Last Thursday, officials from the Minnesota Department of Public Safety (DPS) brought out their Roll Over Simulator to show the media what can happen to drivers and passengers who are not wearing seat belts when their vehicle flips in a crash.

The unbelted rag doll crash test dummies inside the simulator were propelled out the side window, landing on a concrete floor with a sickening thud.

DPS hopes to prevent that from happening to real people with a seat-belt crackdown that begins Monday.

Of course, no simulator can replicate the real-life experience of being thrown from a cartwheeling vehicle.
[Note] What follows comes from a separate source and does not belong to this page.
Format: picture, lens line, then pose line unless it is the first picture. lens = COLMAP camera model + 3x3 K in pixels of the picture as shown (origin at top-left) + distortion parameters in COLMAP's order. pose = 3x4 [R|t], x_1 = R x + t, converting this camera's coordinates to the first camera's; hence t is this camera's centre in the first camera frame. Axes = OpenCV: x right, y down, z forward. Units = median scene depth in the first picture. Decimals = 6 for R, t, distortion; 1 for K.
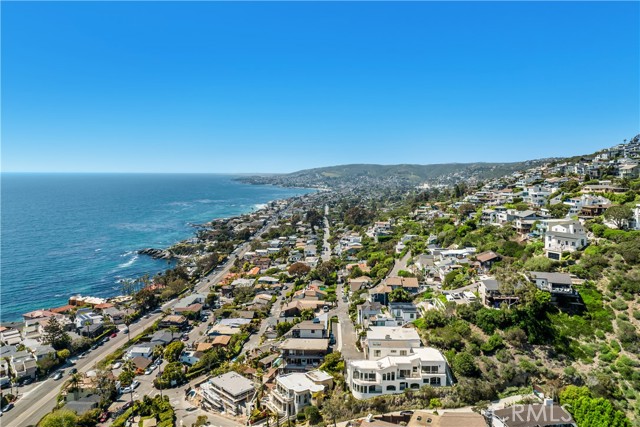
lens RADIAL K [[466.3, 0, 318.5], [0, 466.3, 212.2], [0, 0, 1]] dist [-0.048600, 0.018683]
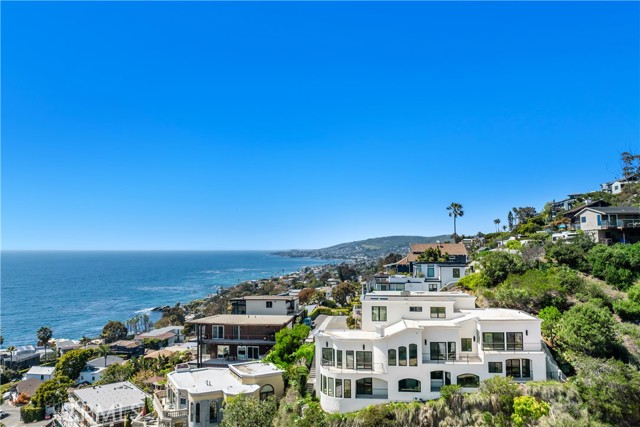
lens RADIAL K [[466.3, 0, 321.7], [0, 466.3, 214.9], [0, 0, 1]] dist [-0.048600, 0.018683]
pose [[0.996418, -0.012712, -0.083606, 0.113960], [-0.001460, 0.985906, -0.167295, 0.295433], [0.084554, 0.166818, 0.982356, 0.556613]]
Rollover crashes can happen in the blink of an eye, as I found out four years ago.

I was driving cautiously on an icy Interstate 94 just south of Fergus Falls when an SUV passed me and kicked up a big snow cloud. In an instant, shrouded in a whiteout, the back end of my Ford Mustang slid and I skated across the freeway and into the ditch. The car went airborne, and I heard a loud thump. In a surreal moment I found myself upside down thinking, "Oh, so this is what a rollover is like."

Yes, that was a strange thought to have at a time when my life was in peril, except I'm a journalist who has written about countless crashes like that but had never experienced one.

As the Mustang completed its tumble and landed right-side up in a deep ravine 75 feet off the road, I slowly came to my senses. I held the dislodged rearview mirror in my lap and looked out the spider-webbed windshield, wondering how I was going to get home and to work the next day. The gravity of the situation set in and I said aloud, "I'm glad I was wearing my seat belt."

I walked away without a scratch.

30 dead without seat belts

This year, 30 people not wearing seat belts have died on Minnesota roads. Over the past three years, half of the 823 people killed in traffic wrecks were not buckled up, according to DPS.

"We know that seat belts save lives," said Donna Berger, director of the department's Office of Traffic Safety. "That's why it's so heartbreaking when many people don't make it home to their loved ones because they failed to take that few seconds to buckle their seat belt."

For the next 13 days, law enforcement from 300 agencies statewide will be looking for seat-belt violators as part of a "Click It or Ticket" campaign. Minnesota law requires that drivers and all passengers be buckled up or in the proper child restraint.

Police can stop motorists for not wearing seat belts or for not wearing them properly. The correct way is to have the belt low and snug across the hips and the strap across the shoulder, not tucked under the arm or behind the back. A seat-belt ticket is $25 but can cost more than $100 with fees, according to the DPS.

Minnesotans do pretty well when it comes to compliance, with better than 94 percent obeying the law. But still, too many people are dying or suffering severe injuries as a result of not buckling up.

"If you are ejected, you could be tossed 50 to 100 feet from the vehicle," Lt. Tiffani Nielson of the State Patrol said. "Those injuries can be fatal, if not life changing. [People] will tell you they wished they had made a better choice on the front end. They are living with the consequences of that decision."